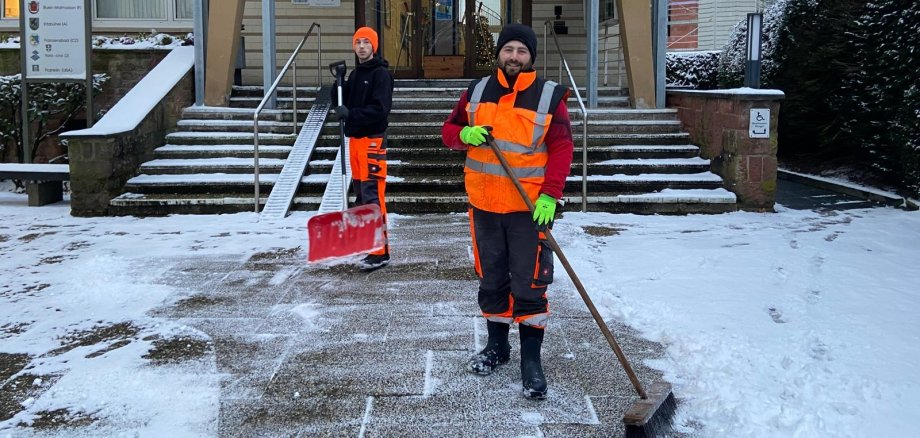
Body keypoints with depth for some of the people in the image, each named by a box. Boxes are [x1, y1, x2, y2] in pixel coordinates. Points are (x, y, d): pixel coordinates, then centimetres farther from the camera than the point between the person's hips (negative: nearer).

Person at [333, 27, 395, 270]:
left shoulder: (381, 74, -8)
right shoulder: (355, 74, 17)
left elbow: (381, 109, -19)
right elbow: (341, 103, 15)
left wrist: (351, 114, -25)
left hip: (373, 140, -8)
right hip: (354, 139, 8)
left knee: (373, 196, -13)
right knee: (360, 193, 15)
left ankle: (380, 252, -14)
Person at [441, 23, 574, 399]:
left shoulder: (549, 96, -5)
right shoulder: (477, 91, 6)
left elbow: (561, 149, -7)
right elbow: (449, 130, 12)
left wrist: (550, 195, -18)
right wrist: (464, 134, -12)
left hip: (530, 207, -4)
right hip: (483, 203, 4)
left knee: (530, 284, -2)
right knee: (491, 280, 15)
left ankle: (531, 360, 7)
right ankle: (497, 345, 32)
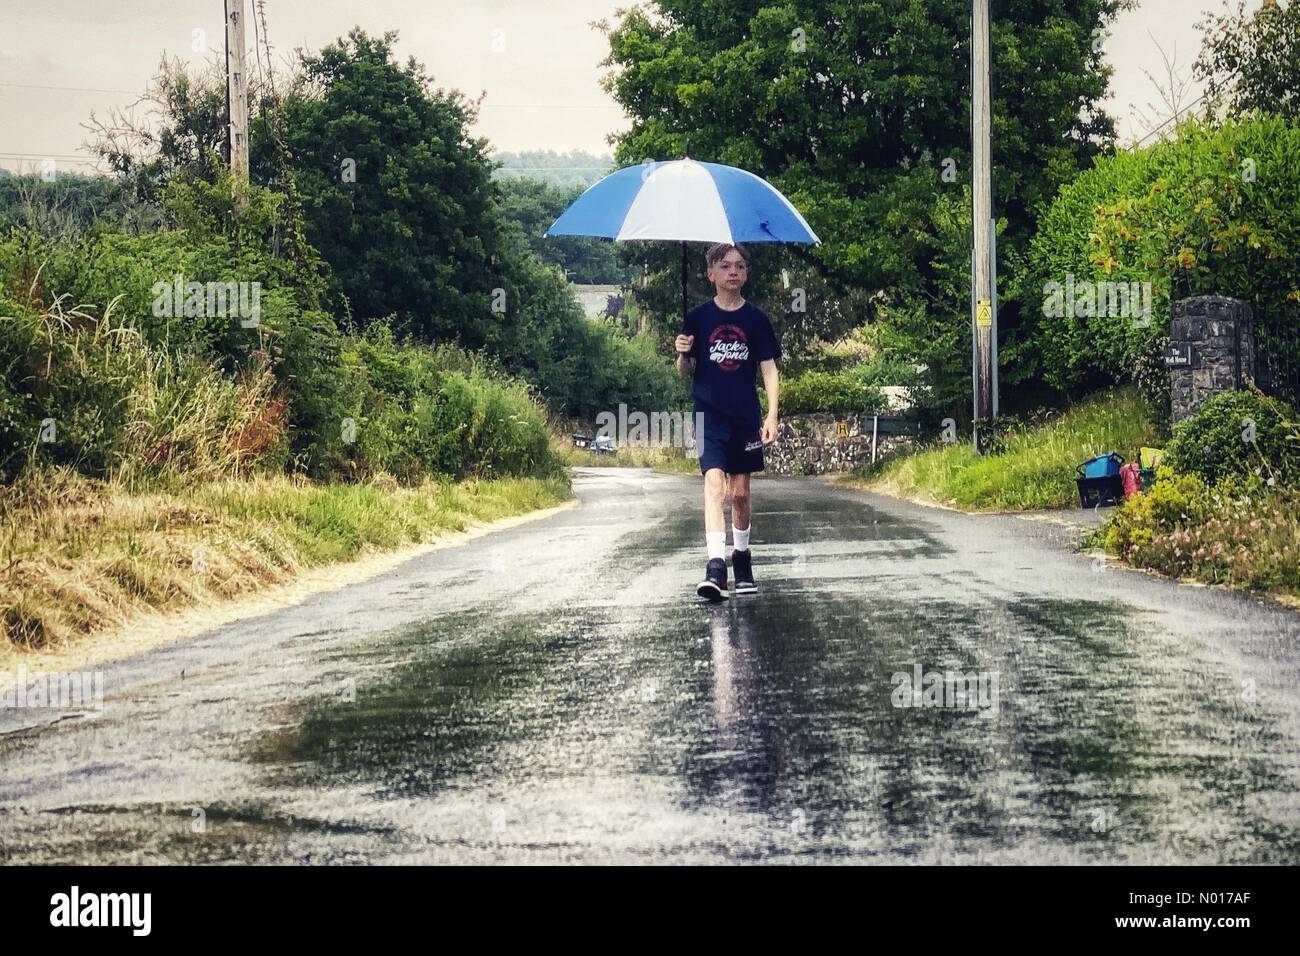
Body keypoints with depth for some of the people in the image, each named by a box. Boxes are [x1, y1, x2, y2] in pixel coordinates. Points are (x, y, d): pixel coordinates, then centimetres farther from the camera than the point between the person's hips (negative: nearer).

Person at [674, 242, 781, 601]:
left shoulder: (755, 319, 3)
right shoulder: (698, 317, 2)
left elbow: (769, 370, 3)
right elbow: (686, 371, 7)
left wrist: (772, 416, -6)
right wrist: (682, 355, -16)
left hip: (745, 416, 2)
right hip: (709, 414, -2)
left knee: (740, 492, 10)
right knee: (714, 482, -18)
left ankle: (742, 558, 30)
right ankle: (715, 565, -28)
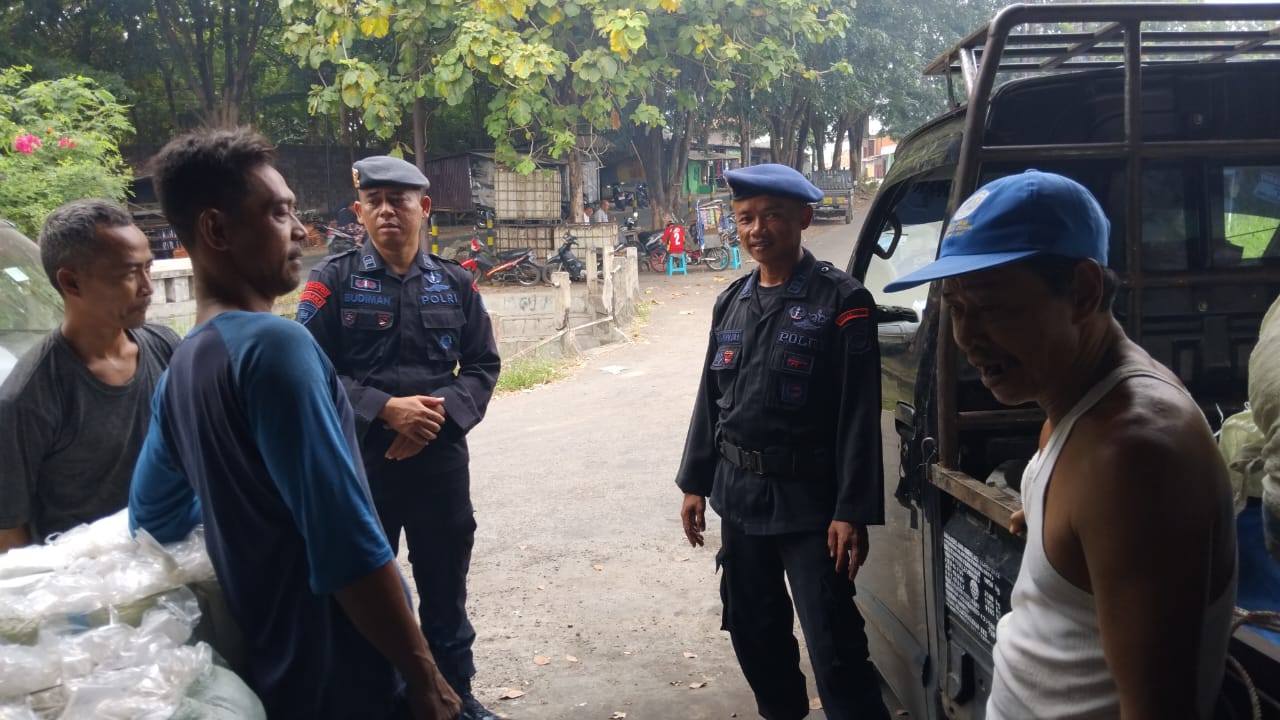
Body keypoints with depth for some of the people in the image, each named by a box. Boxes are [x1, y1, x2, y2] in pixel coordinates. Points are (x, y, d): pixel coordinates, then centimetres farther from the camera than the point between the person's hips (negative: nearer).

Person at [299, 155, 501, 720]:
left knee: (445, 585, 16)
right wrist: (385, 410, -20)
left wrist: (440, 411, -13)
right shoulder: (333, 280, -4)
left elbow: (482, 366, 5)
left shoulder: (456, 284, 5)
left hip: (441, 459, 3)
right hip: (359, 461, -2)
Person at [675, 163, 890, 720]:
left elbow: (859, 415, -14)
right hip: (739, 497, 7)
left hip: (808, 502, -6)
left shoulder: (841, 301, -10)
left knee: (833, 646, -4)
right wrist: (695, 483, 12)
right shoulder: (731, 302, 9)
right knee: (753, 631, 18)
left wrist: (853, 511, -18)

★ ★ ★ ★

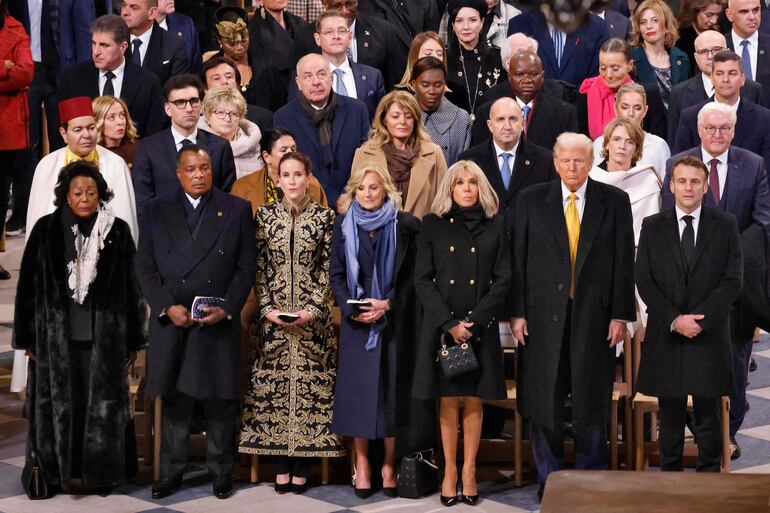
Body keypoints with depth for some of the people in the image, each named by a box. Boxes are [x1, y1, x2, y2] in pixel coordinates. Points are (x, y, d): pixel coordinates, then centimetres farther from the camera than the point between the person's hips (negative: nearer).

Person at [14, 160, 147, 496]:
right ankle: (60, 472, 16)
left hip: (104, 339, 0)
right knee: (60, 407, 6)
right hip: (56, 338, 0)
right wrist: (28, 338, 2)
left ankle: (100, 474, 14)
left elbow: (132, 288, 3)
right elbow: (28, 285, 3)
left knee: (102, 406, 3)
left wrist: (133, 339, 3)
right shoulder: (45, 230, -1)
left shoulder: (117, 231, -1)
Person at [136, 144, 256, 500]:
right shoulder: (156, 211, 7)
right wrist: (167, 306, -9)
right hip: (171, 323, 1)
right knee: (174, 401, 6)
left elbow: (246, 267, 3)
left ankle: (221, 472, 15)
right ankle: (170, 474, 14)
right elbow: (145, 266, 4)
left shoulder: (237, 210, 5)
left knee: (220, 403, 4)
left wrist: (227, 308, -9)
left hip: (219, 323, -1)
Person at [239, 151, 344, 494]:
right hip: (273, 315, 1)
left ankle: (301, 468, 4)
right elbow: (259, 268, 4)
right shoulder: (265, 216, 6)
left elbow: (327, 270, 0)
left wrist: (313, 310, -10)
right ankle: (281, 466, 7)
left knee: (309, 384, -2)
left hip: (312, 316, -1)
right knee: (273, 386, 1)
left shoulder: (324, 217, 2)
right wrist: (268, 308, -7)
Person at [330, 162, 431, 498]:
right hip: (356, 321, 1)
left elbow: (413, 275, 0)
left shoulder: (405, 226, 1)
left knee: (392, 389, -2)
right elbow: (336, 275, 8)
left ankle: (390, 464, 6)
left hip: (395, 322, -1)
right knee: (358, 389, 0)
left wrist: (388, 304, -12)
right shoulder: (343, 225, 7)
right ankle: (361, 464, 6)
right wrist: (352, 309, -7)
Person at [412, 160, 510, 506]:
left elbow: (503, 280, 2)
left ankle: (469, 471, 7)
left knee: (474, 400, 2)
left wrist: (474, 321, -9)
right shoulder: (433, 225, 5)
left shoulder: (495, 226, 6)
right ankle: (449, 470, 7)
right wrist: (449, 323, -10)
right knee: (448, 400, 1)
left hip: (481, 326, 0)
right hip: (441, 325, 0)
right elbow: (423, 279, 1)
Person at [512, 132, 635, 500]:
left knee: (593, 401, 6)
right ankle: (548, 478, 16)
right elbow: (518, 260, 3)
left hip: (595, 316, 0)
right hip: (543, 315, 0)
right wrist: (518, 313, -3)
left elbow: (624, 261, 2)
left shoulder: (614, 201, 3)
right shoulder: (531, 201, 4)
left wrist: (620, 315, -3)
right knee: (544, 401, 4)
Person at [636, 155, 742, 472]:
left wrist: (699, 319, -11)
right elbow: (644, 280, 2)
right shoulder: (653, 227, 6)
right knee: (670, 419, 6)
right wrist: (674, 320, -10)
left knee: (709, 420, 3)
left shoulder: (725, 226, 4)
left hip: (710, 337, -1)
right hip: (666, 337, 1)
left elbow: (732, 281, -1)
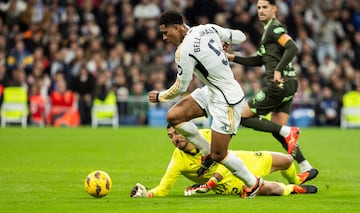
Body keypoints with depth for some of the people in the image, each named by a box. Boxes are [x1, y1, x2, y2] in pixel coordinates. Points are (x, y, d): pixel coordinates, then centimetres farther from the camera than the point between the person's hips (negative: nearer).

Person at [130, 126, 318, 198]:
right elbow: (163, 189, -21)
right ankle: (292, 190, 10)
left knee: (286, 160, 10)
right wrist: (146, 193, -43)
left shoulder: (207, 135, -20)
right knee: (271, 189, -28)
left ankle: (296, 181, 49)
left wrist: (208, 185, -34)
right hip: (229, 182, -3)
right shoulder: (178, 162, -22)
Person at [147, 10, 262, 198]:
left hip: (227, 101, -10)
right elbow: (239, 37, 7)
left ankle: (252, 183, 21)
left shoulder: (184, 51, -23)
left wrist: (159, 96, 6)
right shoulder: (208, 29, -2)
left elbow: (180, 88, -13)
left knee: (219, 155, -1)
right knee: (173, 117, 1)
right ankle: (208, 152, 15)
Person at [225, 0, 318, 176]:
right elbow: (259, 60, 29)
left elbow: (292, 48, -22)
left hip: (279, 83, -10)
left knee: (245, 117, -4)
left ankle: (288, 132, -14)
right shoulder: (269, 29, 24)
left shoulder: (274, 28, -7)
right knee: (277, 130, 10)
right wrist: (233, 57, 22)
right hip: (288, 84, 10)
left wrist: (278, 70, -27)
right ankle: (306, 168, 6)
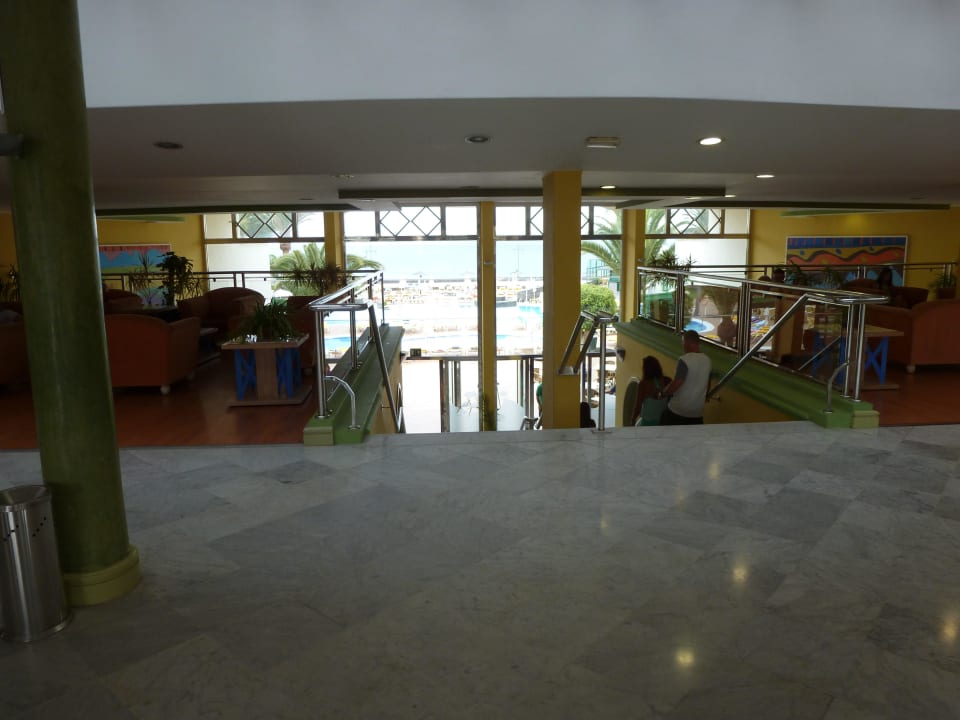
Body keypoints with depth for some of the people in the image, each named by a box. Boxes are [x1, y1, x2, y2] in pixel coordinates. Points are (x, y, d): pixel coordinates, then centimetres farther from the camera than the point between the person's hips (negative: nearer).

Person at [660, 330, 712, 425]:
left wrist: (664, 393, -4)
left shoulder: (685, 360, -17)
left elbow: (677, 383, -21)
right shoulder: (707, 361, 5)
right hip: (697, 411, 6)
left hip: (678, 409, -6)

★ ★ ★ ★

About this exercise: Copy the lines from the one containing "right hip: (359, 461, -2)" through the one containing "right knee: (753, 631, 18)", shifting every keypoint value up by 17. That means each x, y and depth number inside the parentheses; leave the rest of each line unchanged.

Output below:
right hip: (376, 478, 15)
Person at [675, 163, 890, 720]:
left elbow: (876, 432, 3)
right hip: (756, 514, 24)
left hip: (825, 519, 11)
left shoulder: (858, 318, 7)
left knee: (850, 663, 13)
right wrist: (712, 500, 29)
right shoulder: (748, 319, 26)
right knee: (770, 648, 35)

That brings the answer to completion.